Figure 6. Imp stabilises myc mRNA throughout larval development.

(A) Imp level (measured with endogenous Imp::GFP) is higher in NBs at 72 hr ALH compared to the wL3 stage, and is more variable between different type I NBs. Imp is very highly expressed in the progeny cells so the image is contrasted to show the Imp levels in the NBs. (B) Imp level quantitated in 72 hr ALH and wL3 type I NBs. (C) NBs are larger at 72 hr ALH compared to wL3. (D) myc mRNA half-life is longer in 72 hr ALH NBs compared to wL3. (E) The transcription rate of myc is not significantly different between 72 hr and wL3 NBs. Significance was calculated using unpaired t test. ns = not significant, **p<0.01, ****p<0.0001 F Measuring the size of type I NBs at 72 hr ALH shows wild type (imp::GFP) NBs are larger than Imp knockdown NBs. (G) In individual NBs at 72 hr ALH, increased Imp expression correlates with increased myc mRNA half-life. Imp level is normalised to the highest expressing NB from each imaging session. Each grey point represents one NB and for each stage, brains were analysed from three experimental replicates.

Figure 6—figure supplement 1. Imp regulates myc half-life in individual NBs at 72 hr ALH.
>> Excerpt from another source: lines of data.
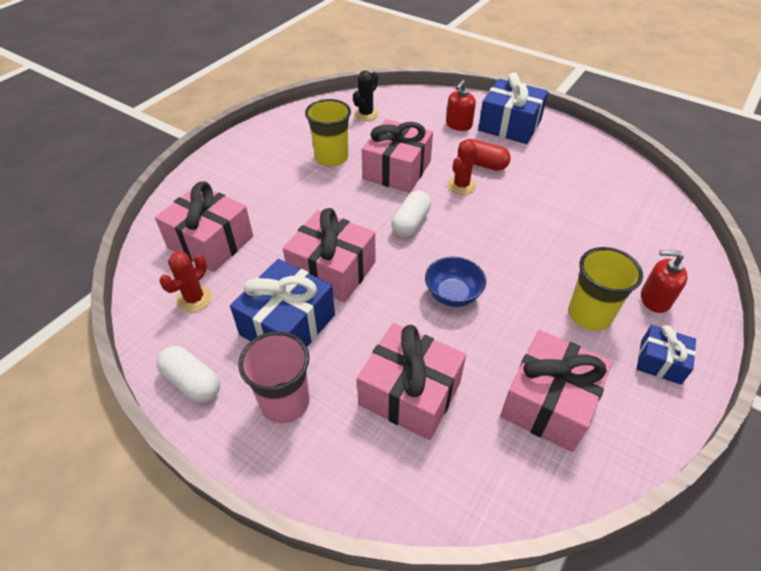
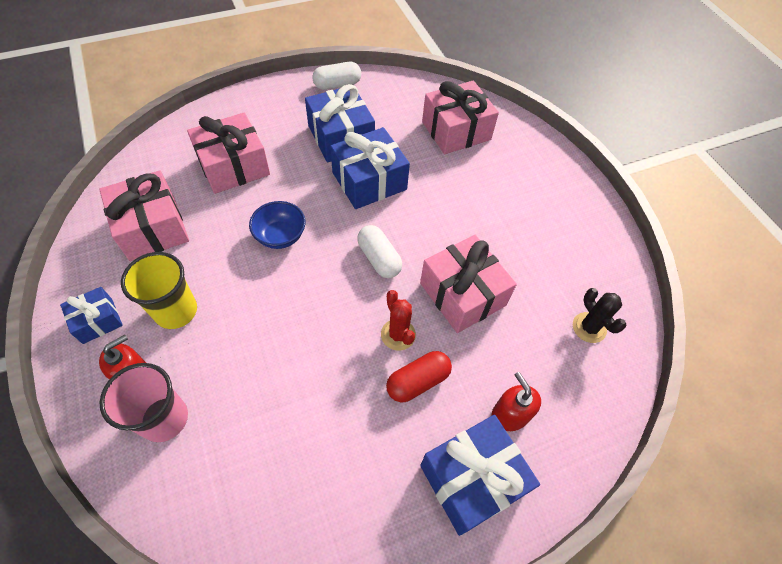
camera: 120 degrees right, 10 degrees up
(194, 299) = (404, 105): red cactus -> none
(285, 402) = (286, 113): pink cup -> pink cup (164, 419)
(331, 157) = (519, 252): yellow cup -> none
(332, 270) = (369, 181): pink gift -> blue gift

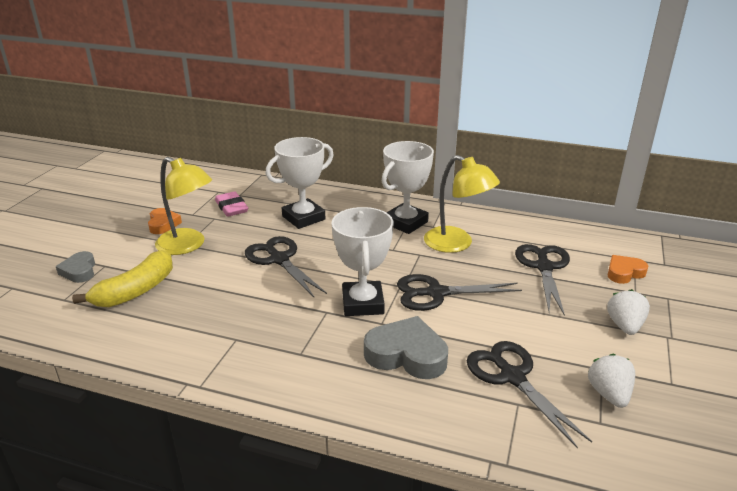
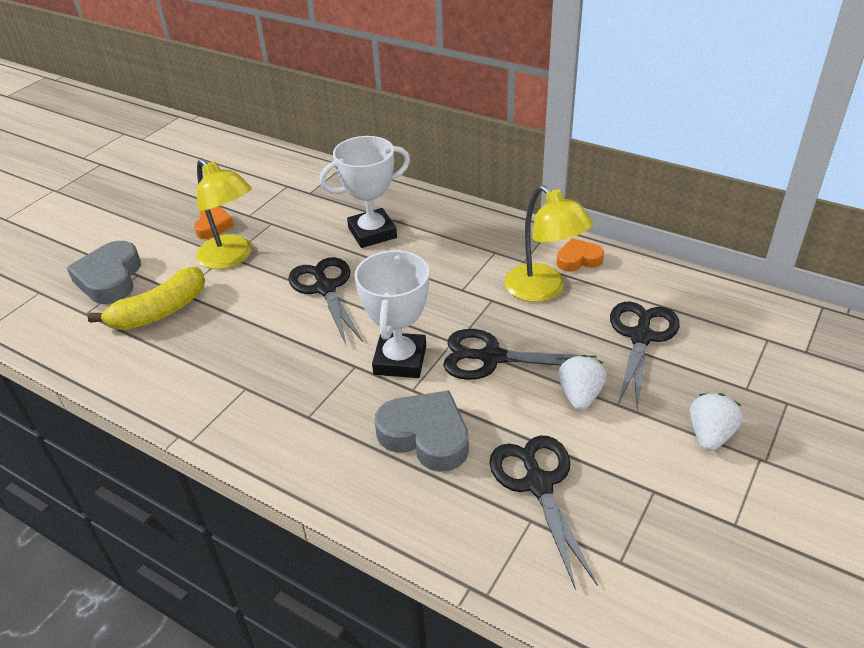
camera: 15 degrees right, 10 degrees up
(79, 271) = (110, 279): grey heart -> grey heart, size x1.68
(231, 207) = (295, 210): pink eraser -> none
(405, 223) = (492, 252): white trophy -> none
(609, 394) = (647, 526): white strawberry -> white strawberry (580, 396)
(624, 273) = (744, 358): orange heart -> orange heart (578, 259)

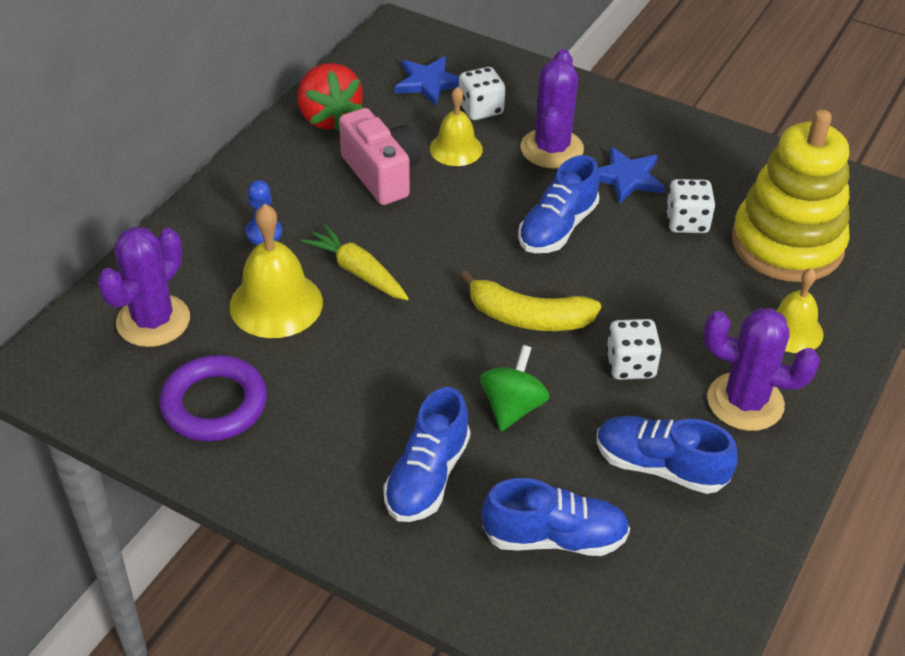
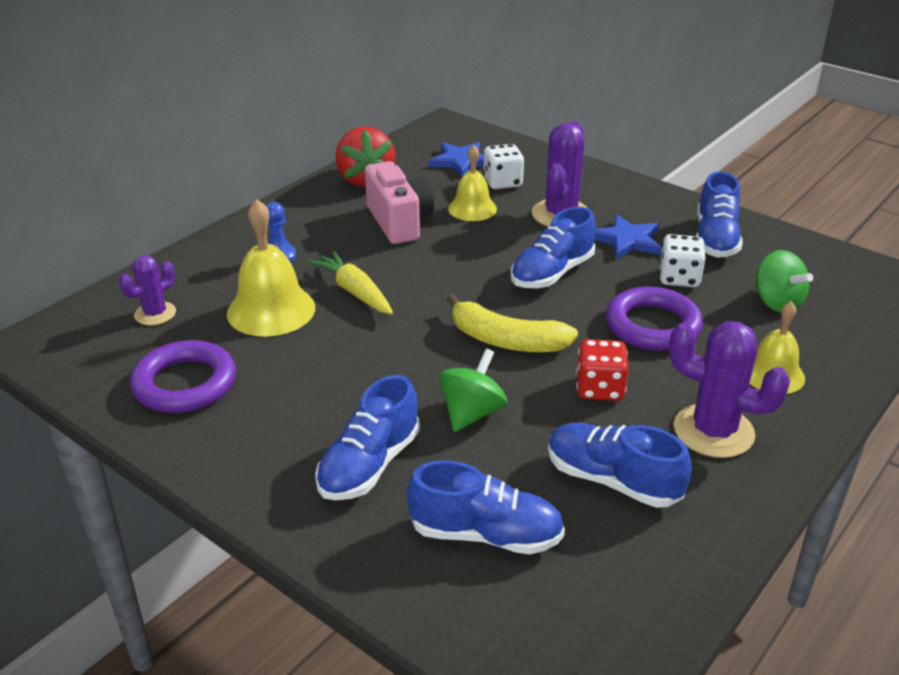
camera: 10 degrees right, 10 degrees down
(153, 321) = (155, 314): purple cactus -> purple cactus, size x0.60
(630, 365) = (599, 388): white dice -> red dice
(669, 284) = (652, 325): none -> purple ring
(716, 168) = (715, 239): none -> blue shoe
(787, 244) = (777, 302): yellow stacking toy -> green spinning top

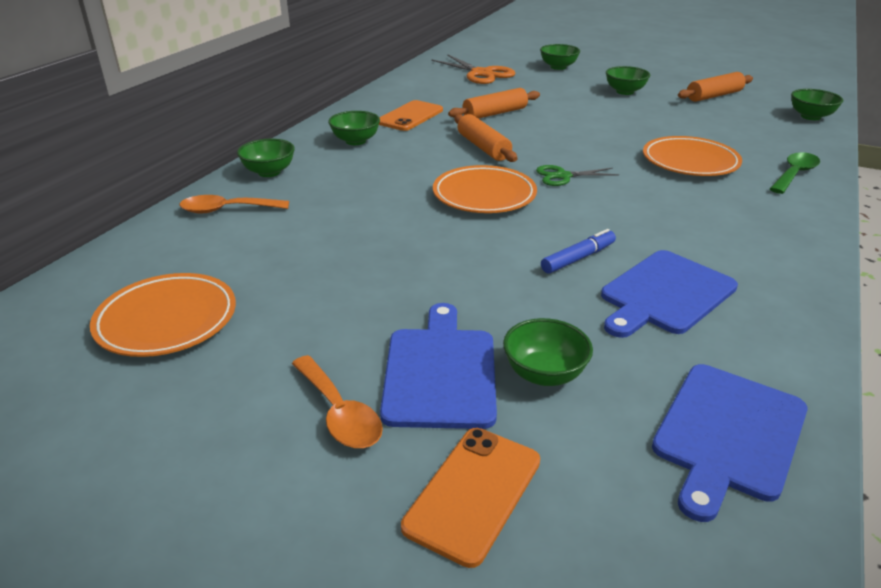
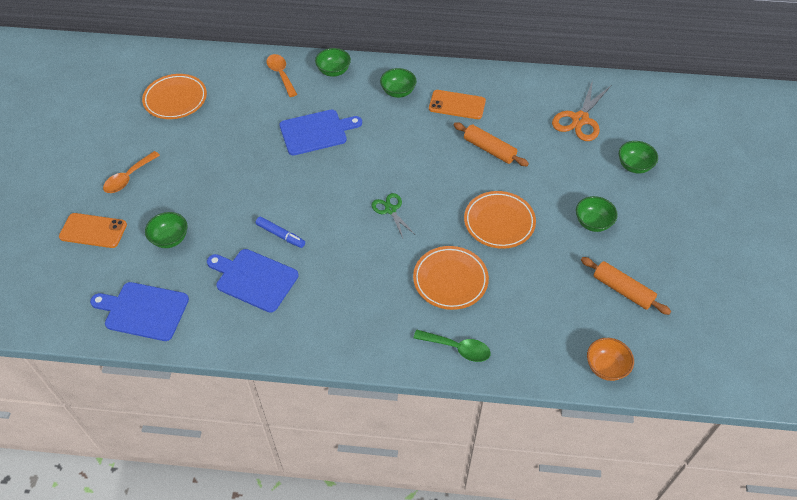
camera: 70 degrees right, 20 degrees up
(440, 372) = (163, 202): blue cutting board -> blue cutting board (316, 132)
(483, 147) = (419, 158): orange rolling pin -> none
(484, 195) = (344, 176): orange plate -> orange plate (499, 222)
(810, 117) = (606, 367): green bowl -> orange bowl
In each NB, five measurements were taken: Imp level, myc transcription rate, myc mRNA half-life, number of myc transcripts and NB size. A correlation matrix examines the relationship between these variables. Imp level correlates with myc mRNA half-life but not with the number of myc transcripts or the NB size. However the number of myc transcripts does correlate with NB size, suggesting additional layers of regulation. For each correlation, the Pearson r value and significance p value are shown. Significant correlations are highlighted in yellow.